> [Task prompt] Set down exactly the lines in the records below that run from the line with "left ankle: (129, 299)" to the line with "right knee: (65, 265)", inclusive, and nothing more.

> [Provided information]

● ● ● ● ● ● ●

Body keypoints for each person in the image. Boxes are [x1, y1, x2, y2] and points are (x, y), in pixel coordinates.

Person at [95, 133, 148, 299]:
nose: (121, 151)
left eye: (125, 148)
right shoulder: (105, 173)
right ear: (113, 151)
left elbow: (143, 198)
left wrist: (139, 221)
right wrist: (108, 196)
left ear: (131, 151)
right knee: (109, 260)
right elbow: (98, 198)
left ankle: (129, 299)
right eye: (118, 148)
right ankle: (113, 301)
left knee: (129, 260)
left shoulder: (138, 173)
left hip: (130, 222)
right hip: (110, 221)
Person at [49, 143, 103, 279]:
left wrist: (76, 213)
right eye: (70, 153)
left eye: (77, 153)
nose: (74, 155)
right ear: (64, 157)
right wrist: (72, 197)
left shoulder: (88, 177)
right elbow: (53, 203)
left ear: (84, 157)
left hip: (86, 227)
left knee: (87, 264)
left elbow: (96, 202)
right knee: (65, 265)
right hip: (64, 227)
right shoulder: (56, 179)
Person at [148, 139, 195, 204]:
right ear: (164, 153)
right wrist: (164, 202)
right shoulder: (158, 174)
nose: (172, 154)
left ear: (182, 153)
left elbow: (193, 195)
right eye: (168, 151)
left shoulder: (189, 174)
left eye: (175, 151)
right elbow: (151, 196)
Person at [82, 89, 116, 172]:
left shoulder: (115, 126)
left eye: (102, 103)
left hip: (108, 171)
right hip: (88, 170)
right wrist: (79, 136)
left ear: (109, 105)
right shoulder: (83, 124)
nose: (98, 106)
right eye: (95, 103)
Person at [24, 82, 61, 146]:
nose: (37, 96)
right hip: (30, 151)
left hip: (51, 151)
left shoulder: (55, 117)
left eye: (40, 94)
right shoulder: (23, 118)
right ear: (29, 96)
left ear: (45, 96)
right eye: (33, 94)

● ● ● ● ● ● ●

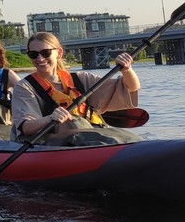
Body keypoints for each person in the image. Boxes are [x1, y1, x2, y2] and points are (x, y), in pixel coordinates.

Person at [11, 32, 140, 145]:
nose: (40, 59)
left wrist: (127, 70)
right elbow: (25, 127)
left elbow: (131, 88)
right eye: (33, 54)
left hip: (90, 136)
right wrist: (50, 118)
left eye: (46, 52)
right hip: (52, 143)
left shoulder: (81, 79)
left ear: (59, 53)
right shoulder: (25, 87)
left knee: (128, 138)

● ● ● ● ● ● ●

> [Task response]
left ankle: (129, 299)
right eye: (118, 148)
right ankle: (113, 301)
left knee: (129, 260)
left shoulder: (138, 173)
left hip: (130, 222)
right hip: (110, 221)
Person at [49, 143, 103, 279]:
left wrist: (76, 213)
right eye: (70, 153)
left eye: (77, 153)
nose: (74, 155)
right ear: (64, 157)
right wrist: (72, 197)
left shoulder: (88, 177)
right elbow: (53, 203)
left ear: (84, 157)
left hip: (86, 227)
left knee: (87, 264)
left elbow: (96, 202)
right knee: (65, 265)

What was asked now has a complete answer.